◆ What this task involves:
Show, copied in full, every line of the listing below that contains the string "pose".

◆ Data for this exercise:
———
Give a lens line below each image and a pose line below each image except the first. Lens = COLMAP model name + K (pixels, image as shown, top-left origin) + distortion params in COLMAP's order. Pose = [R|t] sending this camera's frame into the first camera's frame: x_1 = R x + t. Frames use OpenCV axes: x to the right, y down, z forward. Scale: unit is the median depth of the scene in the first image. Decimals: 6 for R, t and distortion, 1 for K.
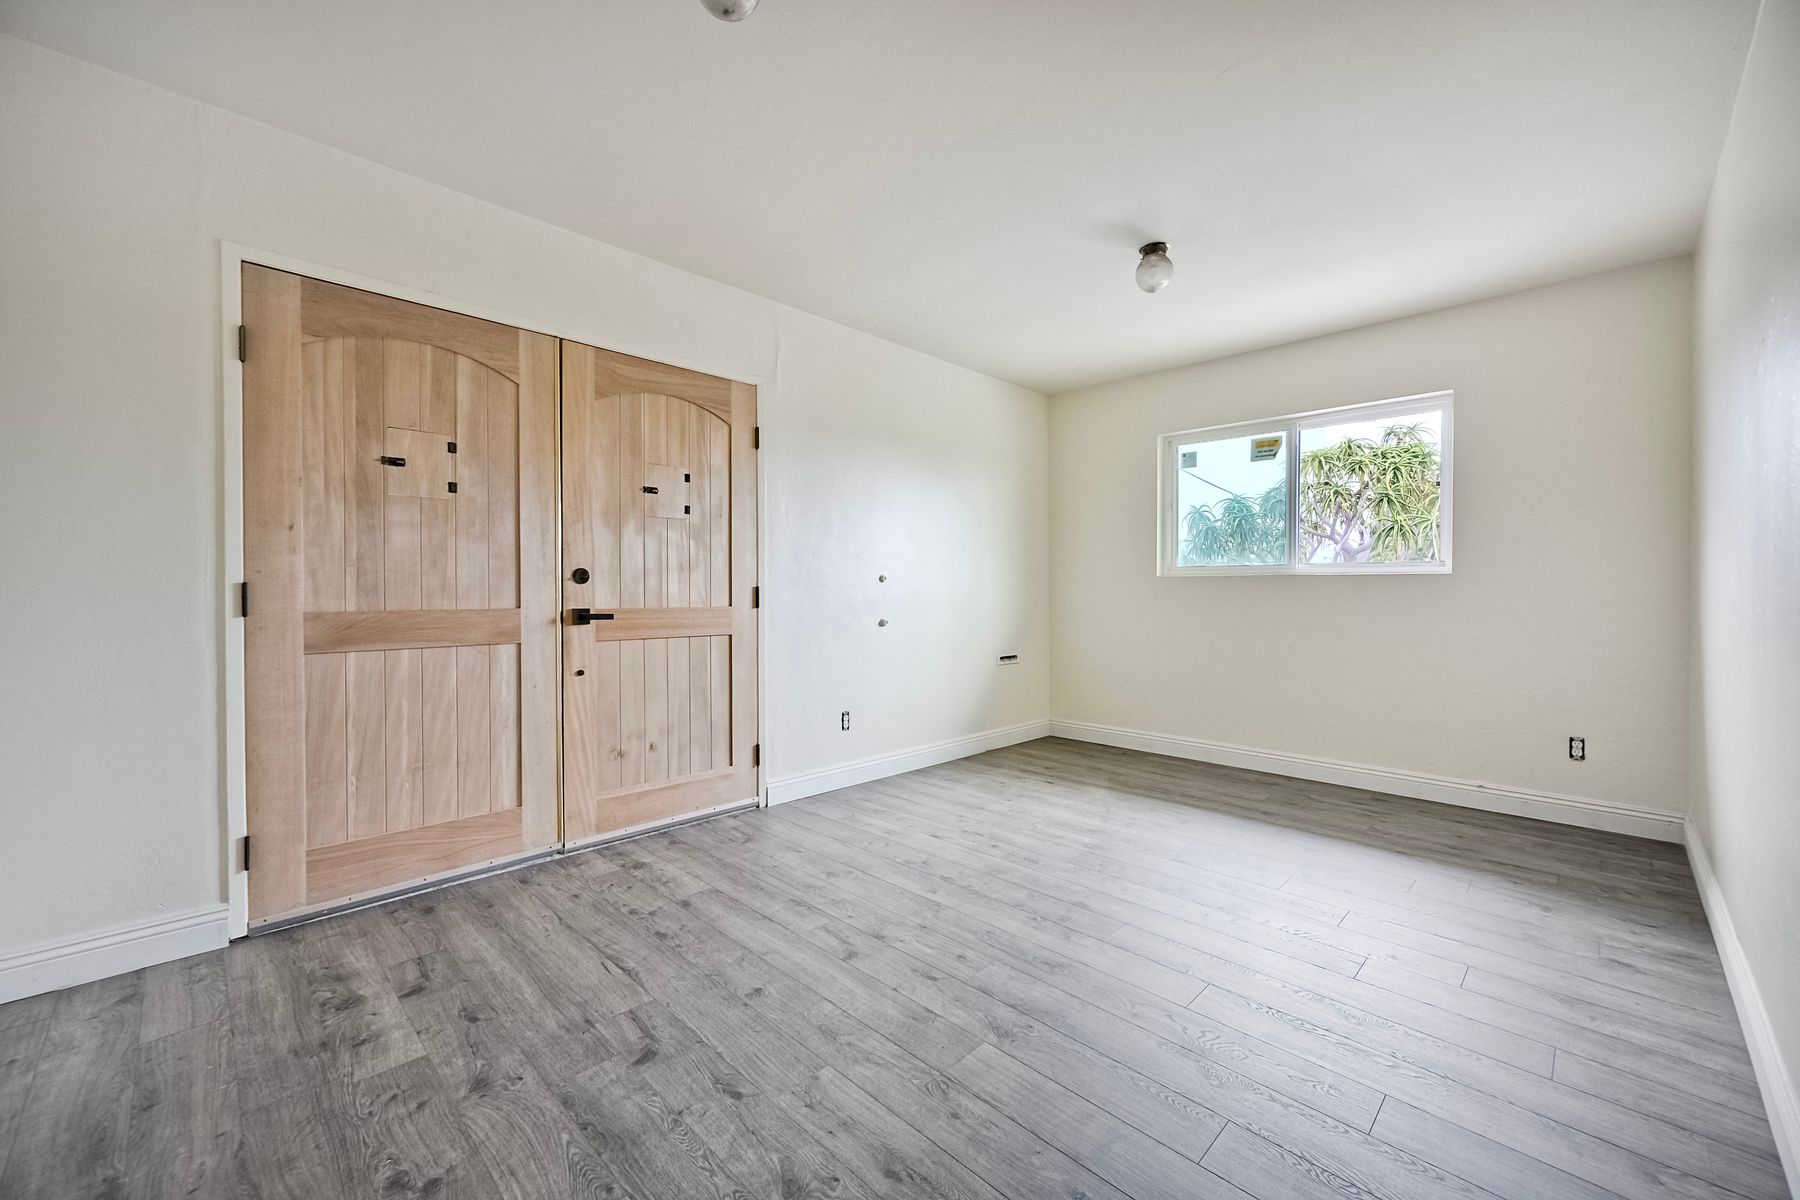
lens RADIAL K [[711.3, 0, 893.8], [0, 711.3, 592.8], [0, 0, 1]] dist [0.003774, 0.000427]
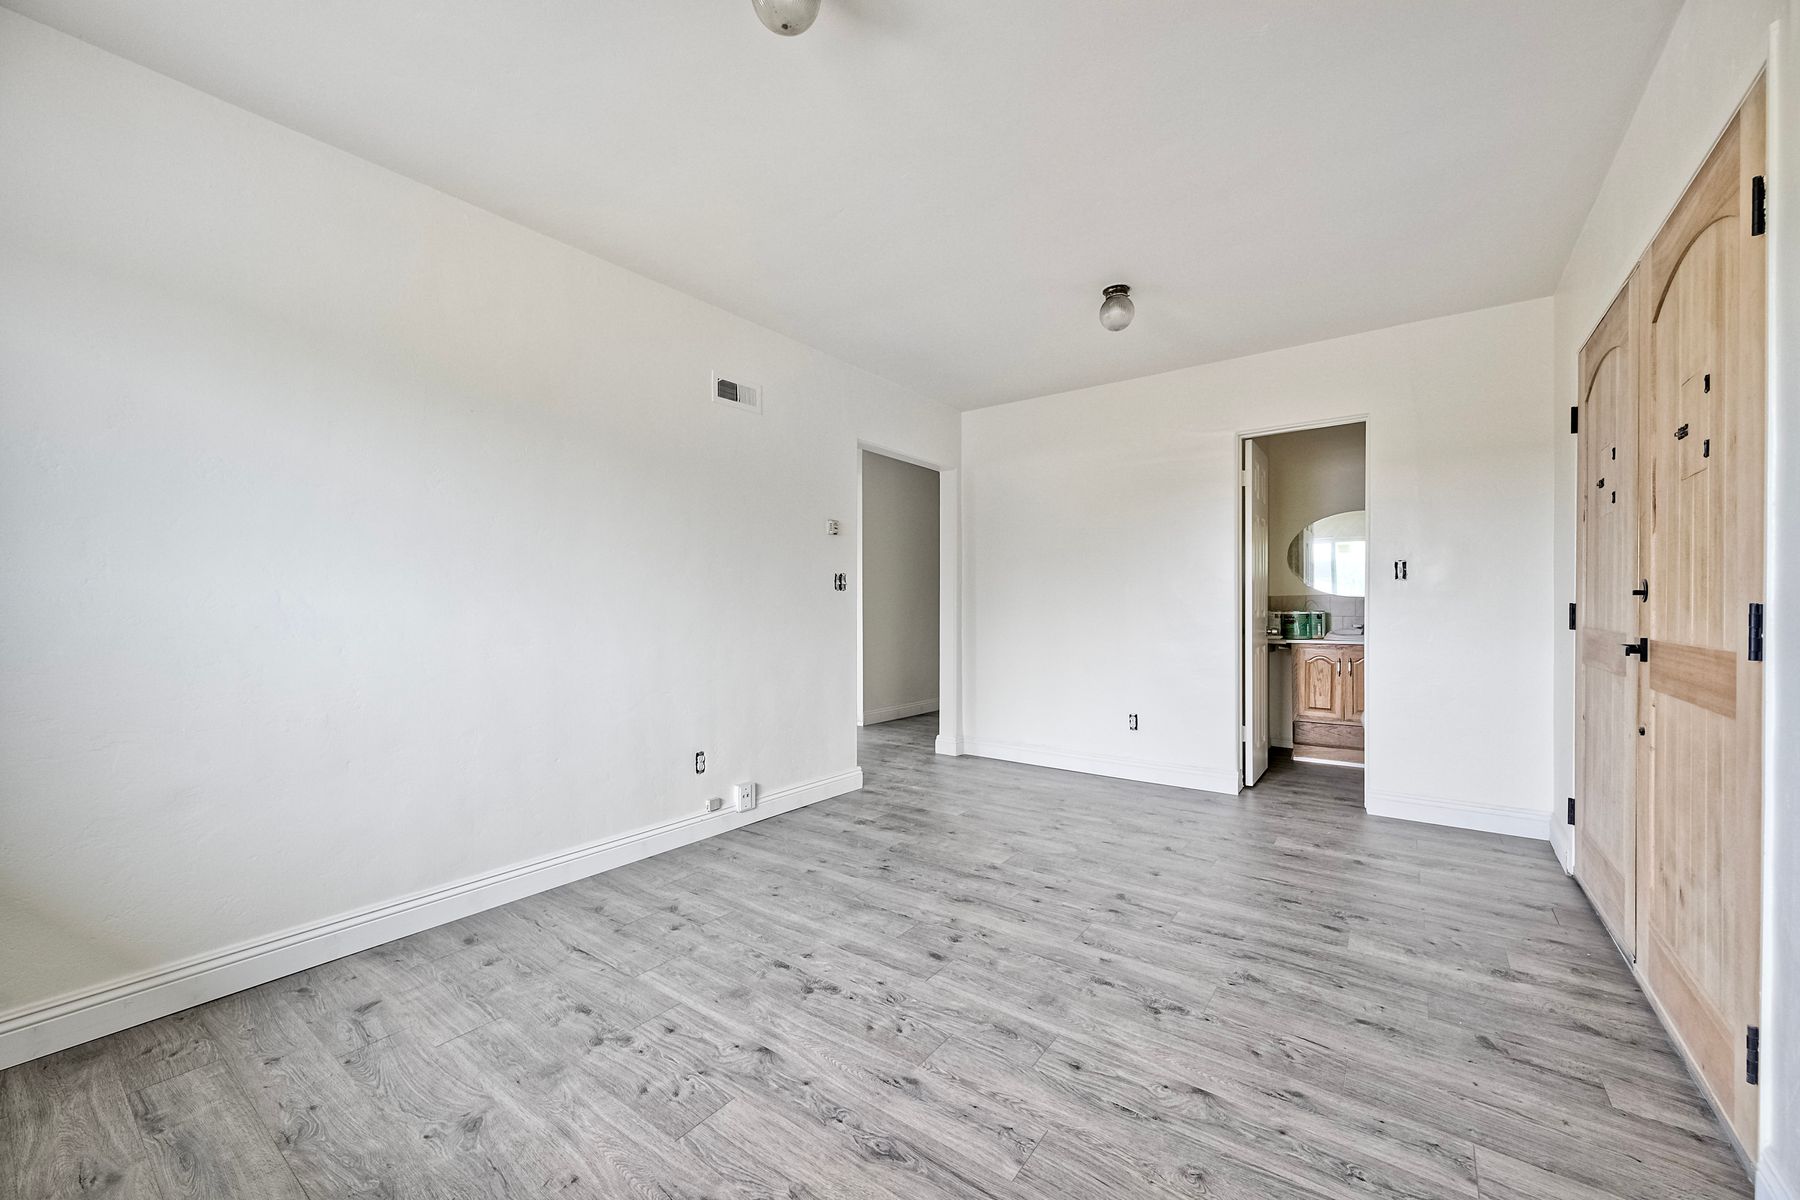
lens RADIAL K [[711.3, 0, 884.0], [0, 711.3, 604.1], [0, 0, 1]] dist [0.003774, 0.000427]
pose [[-0.991901, -0.002096, -0.126993, 0.400722], [-0.002456, 0.999993, 0.002680, -0.011685], [0.126987, 0.002970, -0.991900, 1.694308]]
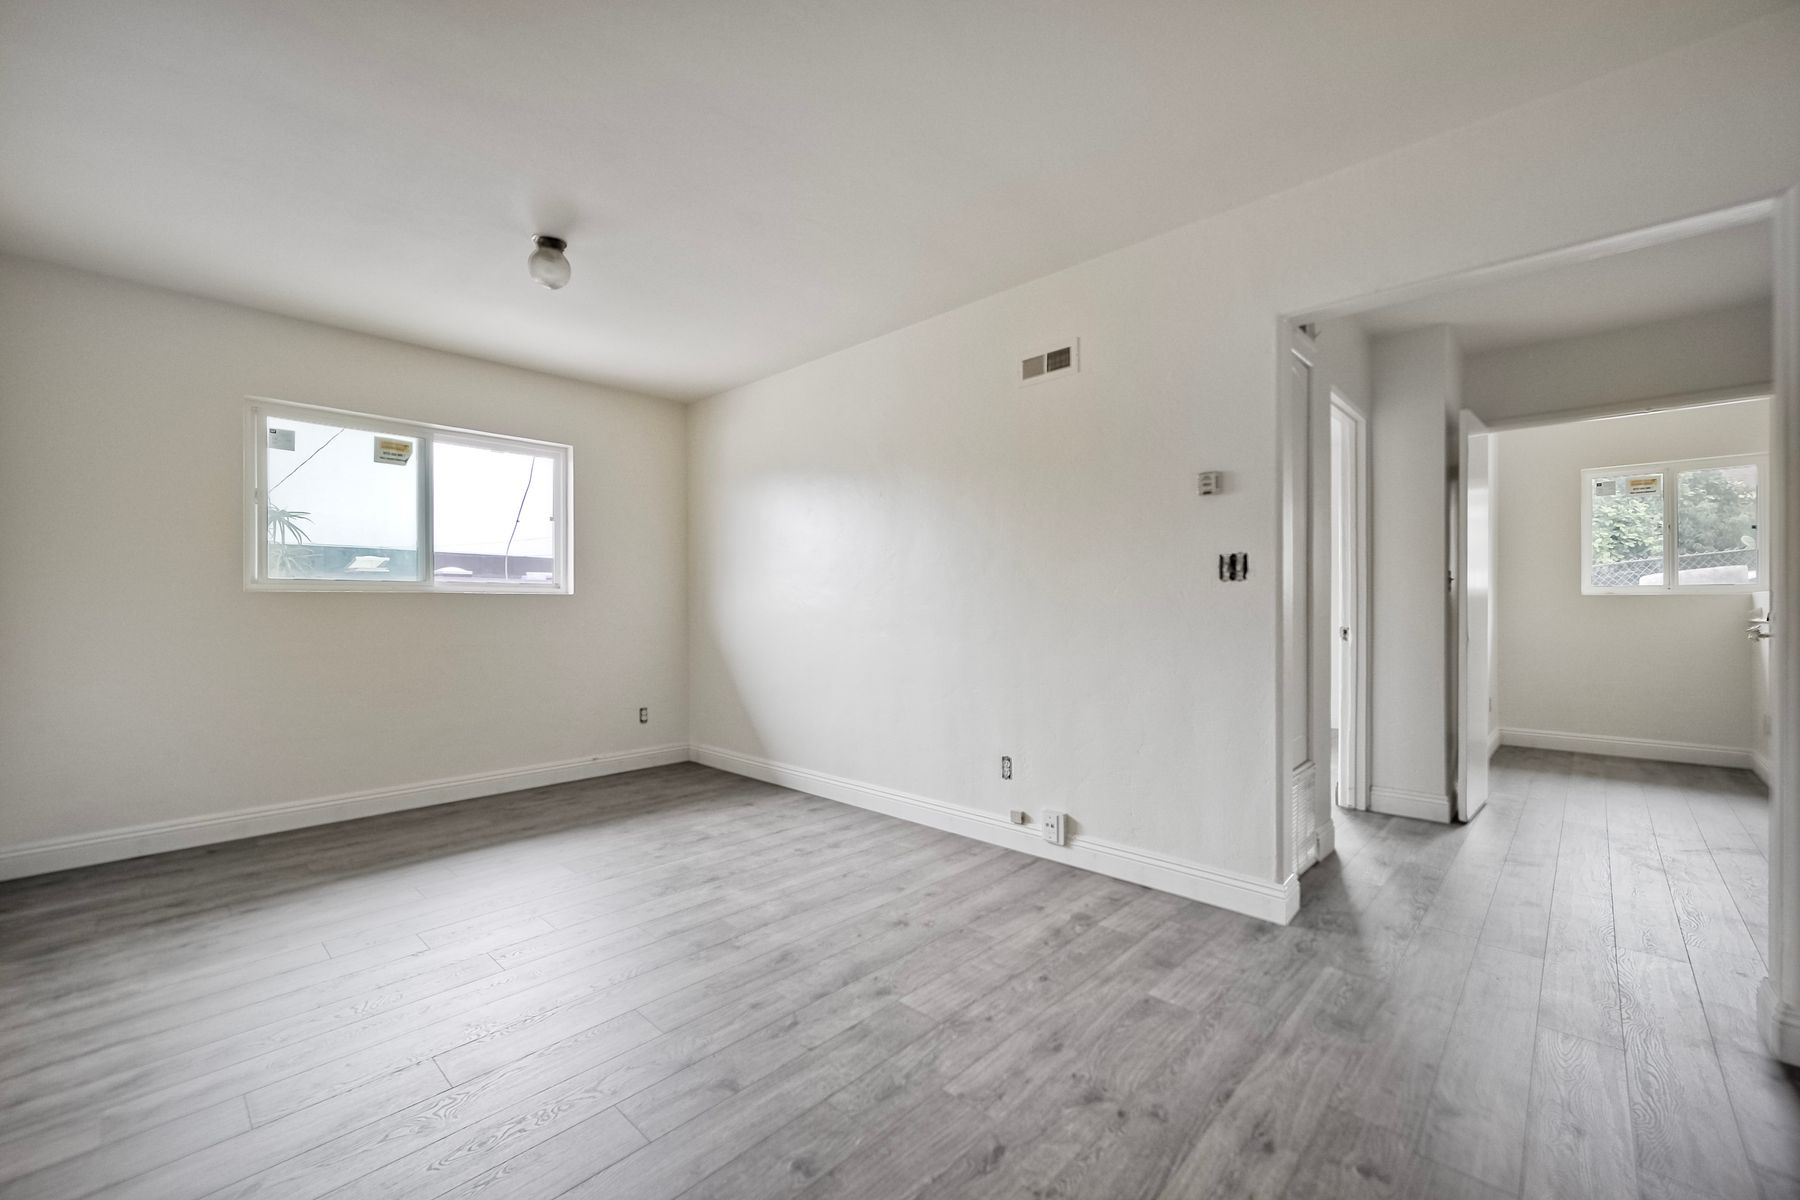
lens RADIAL K [[711.3, 0, 888.1], [0, 711.3, 611.6], [0, 0, 1]] dist [0.003774, 0.000427]
pose [[-0.016700, -0.009076, 0.999819, -0.638140], [0.005958, 0.999940, 0.009176, -0.008033], [-0.999843, 0.006110, -0.016645, 0.642330]]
———
◆ Exercise response:
Give a lens line below each image and a pose line below each image except the first. Lens = COLMAP model name + K (pixels, image as shown, top-left origin) + distortion params in COLMAP's order. Pose = [R|t] sending this camera's frame into the first camera's frame: x_1 = R x + t. Frames use OpenCV axes: x to the right, y down, z forward. Scale: unit is the median depth of the scene in the first image. Decimals: 6 for R, t and distortion, 1 for K.
pose [[-0.991901, -0.002096, -0.126993, 0.400722], [-0.002456, 0.999993, 0.002680, -0.011685], [0.126987, 0.002970, -0.991900, 1.694308]]
pose [[-0.016700, -0.009076, 0.999819, -0.638140], [0.005958, 0.999940, 0.009176, -0.008033], [-0.999843, 0.006110, -0.016645, 0.642330]]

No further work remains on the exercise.